Futures were little changed in New York, up 2.6 percent for the week. Arrests on the weekend of senior Saudi Arabian officials in an anti-corruption probe is seen as consolidating power for Crown Prince Mohammed bin Salman, who supports extending OPEC-led output cuts. While prices eased during the week, record weekly U.S. oil production and a surprise increase in crude stockpiles weren’t enough to peg back Monday’s 3.1 percent surge.
Oil is heading for the longest run of weekly gains since October 2016 as global supplies tighten and on signs the Organization of Petroleum Exporting Countries will extend output curbs past the end of March. OPEC this week said U.S. shale production will grow considerably faster than expected over the next four years after cuts triggered a price recovery.

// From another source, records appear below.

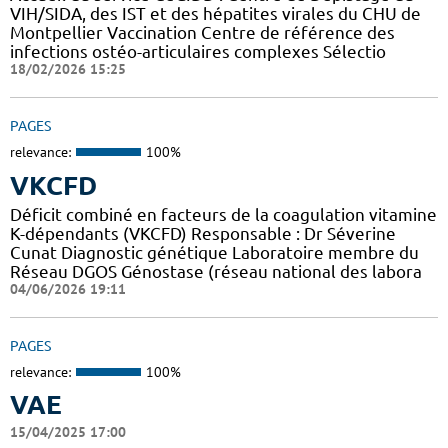
VIH/SIDA, des IST et des hépatites virales du CHU de
Montpellier Vaccination Centre de référence des
infections ostéo-articulaires complexes Sélectio
18/02/2026 15:25
PAGES
relevance:
100%
VKCFD
Déficit combiné en facteurs de la coagulation vitamine
K-dépendants (VKCFD) Responsable : Dr Séverine
Cunat Diagnostic génétique Laboratoire membre du
Réseau DGOS Génostase (réseau national des labora
04/06/2026 19:11
PAGES
relevance:
100%
VAE
15/04/2025 17:00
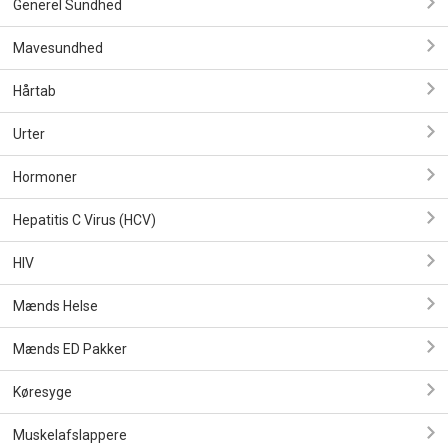
Generel Sundhed
Mavesundhed
Hårtab
Urter
Hormoner
Hepatitis C Virus (HCV)
HIV
Mænds Helse
Mænds ED Pakker
Køresyge
Muskelafslappere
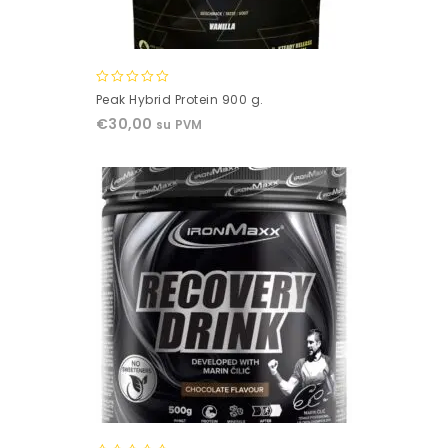
0
Peak Hybrid Protein 900 g.
out
€
30,00
su PVM
of
5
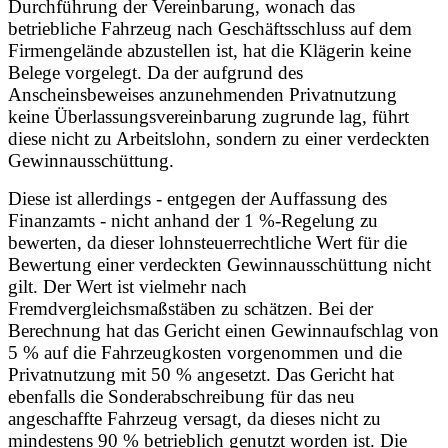
Durchführung der Vereinbarung, wonach das
betriebliche Fahrzeug nach Geschäftsschluss auf dem
Firmengelände abzustellen ist, hat die Klägerin keine
Belege vorgelegt. Da der aufgrund des
Anscheinsbeweises anzunehmenden Privatnutzung
keine Überlassungsvereinbarung zugrunde lag, führt
diese nicht zu Arbeitslohn, sondern zu einer verdeckten
Gewinnausschüttung.
Diese ist allerdings - entgegen der Auffassung des
Finanzamts - nicht anhand der 1 %-Regelung zu
bewerten, da dieser lohnsteuerrechtliche Wert für die
Bewertung einer verdeckten Gewinnausschüttung nicht
gilt. Der Wert ist vielmehr nach
Fremdvergleichsmaßstäben zu schätzen. Bei der
Berechnung hat das Gericht einen Gewinnaufschlag von
5 % auf die Fahrzeugkosten vorgenommen und die
Privatnutzung mit 50 % angesetzt. Das Gericht hat
ebenfalls die Sonderabschreibung für das neu
angeschaffte Fahrzeug versagt, da dieses nicht zu
mindestens 90 % betrieblich genutzt worden ist. Die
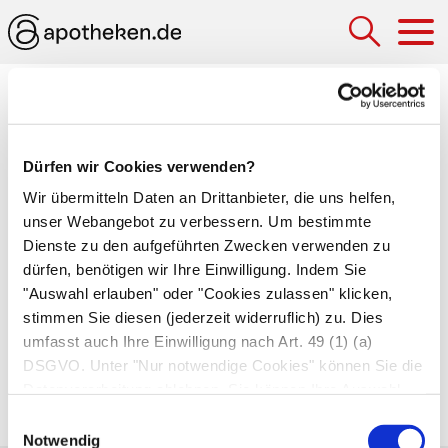
Hau
Radionuklidtherapie
Ein Therapieverfahren der
Nuklearmedizin
, bei
Dürfen wir Cookies verwenden?
dem der Patient radioaktive Substanzen erhält,
Wir übermitteln Daten an Drittanbieter, die uns helfen,
die sich im Gewebe von bösartigen Tumoren
unser Webangebot zu verbessern. Um bestimmte
anreichern und diese von innen heraus
Dienste zu den aufgeführten Zwecken verwenden zu
bestrahlen und zerstören. Beispiele sind die
dürfen, benötigen wir Ihre Einwilligung. Indem Sie
Radiojodtherapie
bei Schilddrüsentumoren und
"Auswahl erlauben" oder "Cookies zulassen" klicken,
stimmen Sie diesen (jederzeit widerruflich) zu. Dies
die
Radioimmuntherapie
von
umfasst auch Ihre Einwilligung nach Art. 49 (1) (a)
Knochenmetastasen
.
DSGVO. Unter "Nur notwendige Cookies" können Sie die
Datenverarbeitung ablehnen. Sie können Ihre Auswahl
Autor*innen
jederzeit unter "Privatsphäre“ am Seitenende ändern.
Einwilligungsauswahl
zuletzt geändert am
01.01.1970
um 01:00 Uhr
Notwendig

“Political stability was jolted awake this week after Saudi Arabia launched an anti-corruption probe,” Daniel Hynes, a Sydney-based analyst at Australia & New Zealand Banking Group Ltd., said in a note. “While the likelihood of a disruption to supply remains low, we believe the events raise the probability of Saudi Arabia taking a more aggressive stance on production curbs. The risks now lie towards curbs remaining in place longer than expected.”
West Texas Intermediate for December delivery was at $57.05 a barrel on the New York Mercantile Exchange, down 12 cents, at 7 a.m. in London. Total volume traded was about 49 percent below the 100-day average. Prices added 36 cents to $57.17 on Thursday.
Brent for January settlement lost 18 cents to $63.75 a barrel on the London-based ICE Futures Europe exchange. Prices are up 2.8 percent this week, set for a fifth weekly gain. The global benchmark crude was at a premium of $6.48 to January WTI.
Saudi Arabia said it plans to cut crude exports to all the regions it ships to next month. Shipments will fall by 120,000 barrels a day in December from November, a spokesman for the Energy Ministry said, without specifying what those levels would be. Bloomberg calculations from vessel-tracking data estimated flows in October at 6.989 million a day.
An international rush is on for Mexico’s offshore oil riches led by Exxon Mobil Corp. and Royal Dutch Shell Plc. Companies are lining up to bid in the country’s Jan. 31 deep-water auction.